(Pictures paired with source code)
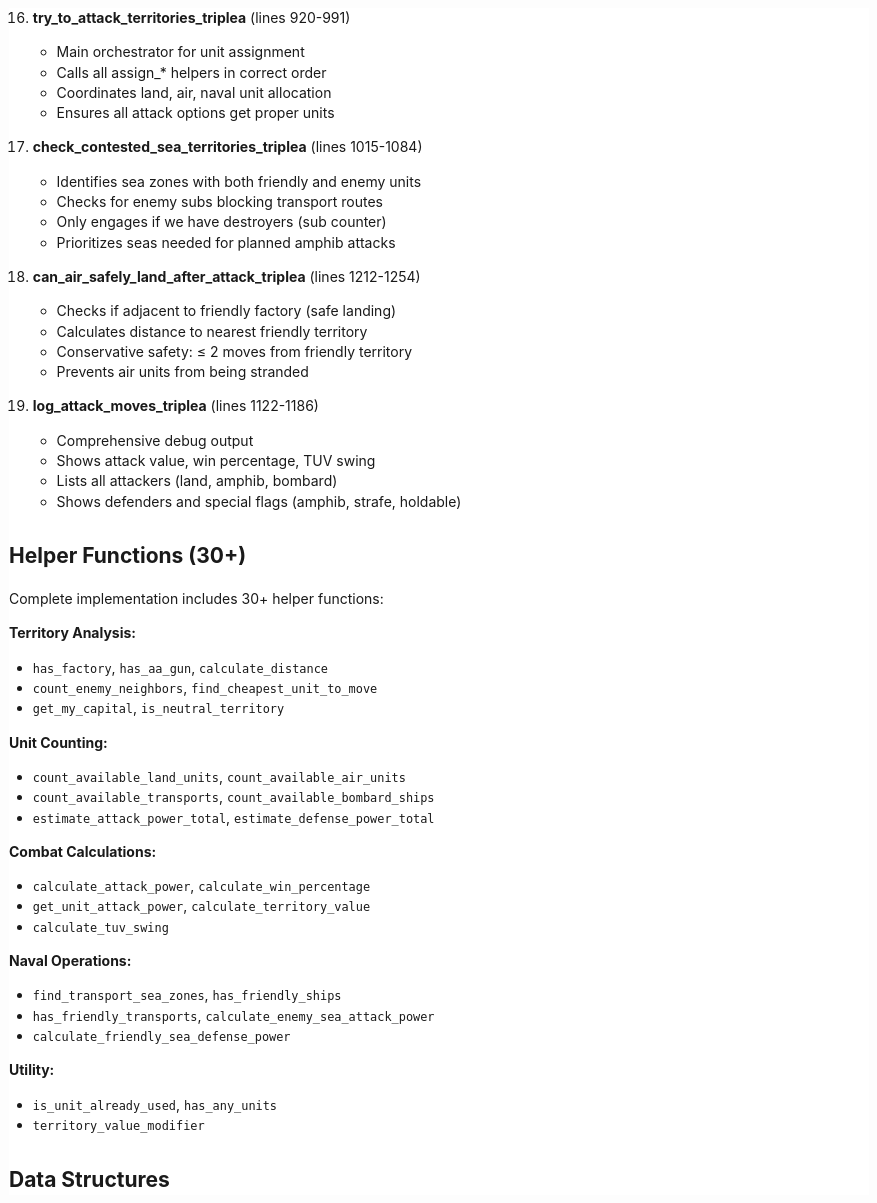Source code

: 16. **try_to_attack_territories_triplea** (lines 920-991)
    - Main orchestrator for unit assignment
    - Calls all assign_* helpers in correct order
    - Coordinates land, air, naval unit allocation
    - Ensures all attack options get proper units

17. **check_contested_sea_territories_triplea** (lines 1015-1084)
    - Identifies sea zones with both friendly and enemy units
    - Checks for enemy subs blocking transport routes
    - Only engages if we have destroyers (sub counter)
    - Prioritizes seas needed for planned amphib attacks

18. **can_air_safely_land_after_attack_triplea** (lines 1212-1254)
    - Checks if adjacent to friendly factory (safe landing)
    - Calculates distance to nearest friendly territory
    - Conservative safety: ≤ 2 moves from friendly territory
    - Prevents air units from being stranded

19. **log_attack_moves_triplea** (lines 1122-1186)
    - Comprehensive debug output
    - Shows attack value, win percentage, TUV swing
    - Lists all attackers (land, amphib, bombard)
    - Shows defenders and special flags (amphib, strafe, holdable)

## Helper Functions (30+)

Complete implementation includes 30+ helper functions:

**Territory Analysis:**
- `has_factory`, `has_aa_gun`, `calculate_distance`
- `count_enemy_neighbors`, `find_cheapest_unit_to_move`
- `get_my_capital`, `is_neutral_territory`

**Unit Counting:**
- `count_available_land_units`, `count_available_air_units`
- `count_available_transports`, `count_available_bombard_ships`
- `estimate_attack_power_total`, `estimate_defense_power_total`

**Combat Calculations:**
- `calculate_attack_power`, `calculate_win_percentage`
- `get_unit_attack_power`, `calculate_territory_value`
- `calculate_tuv_swing`

**Naval Operations:**
- `find_transport_sea_zones`, `has_friendly_ships`
- `has_friendly_transports`, `calculate_enemy_sea_attack_power`
- `calculate_friendly_sea_defense_power`

**Utility:**
- `is_unit_already_used`, `has_any_units`
- `territory_value_modifier`

## Data Structures
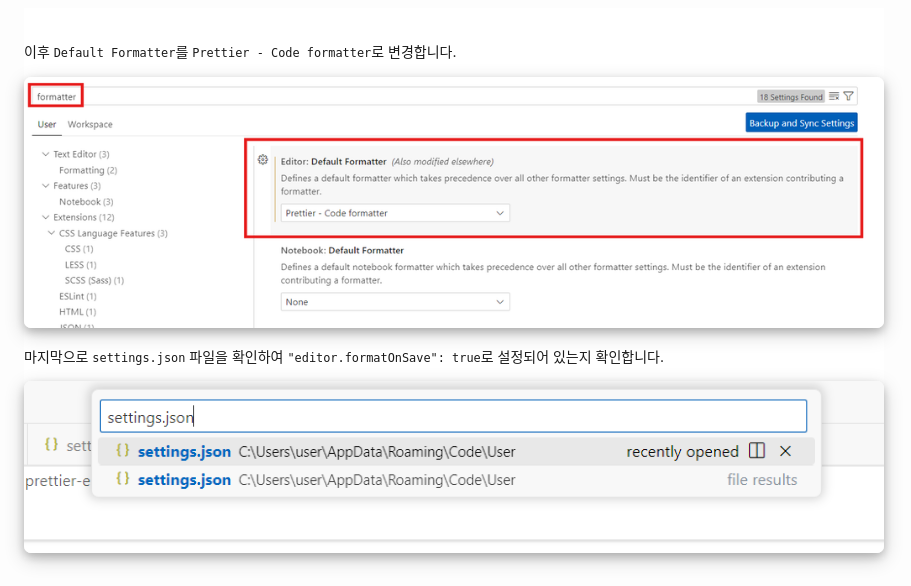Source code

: <br />

이후 `Default Formatter`를 `Prettier - Code formatter`로 변경합니다.

<img src="/assets/img/front-end/prettier-eslint/pic5.png" alt="pic5" style="box-shadow: 0 4px 8px 0 rgba(0, 0, 0, 0.2), 0 6px 20px 0 rgba(0, 0, 0, 0.19); border-radius: 0.5rem"/>

<br />

마지막으로 `settings.json` 파일을 확인하여 `"editor.formatOnSave": true`로 설정되어 있는지 확인합니다.

<img src="/assets/img/front-end/prettier-eslint/pic6.png" alt="pic6" style="box-shadow: 0 4px 8px 0 rgba(0, 0, 0, 0.2), 0 6px 20px 0 rgba(0, 0, 0, 0.19); border-radius: 0.5rem"/>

_The problem:_
Go through the data and show every line where "lines" occurs.

_Response box:_
: 16. **try_to_attack_territories_triplea** (lines 920-991)
17. **check_contested_sea_territories_triplea** (lines 1015-1084)
18. **can_air_safely_land_after_attack_triplea** (lines 1212-1254)
19. **log_attack_moves_triplea** (lines 1122-1186)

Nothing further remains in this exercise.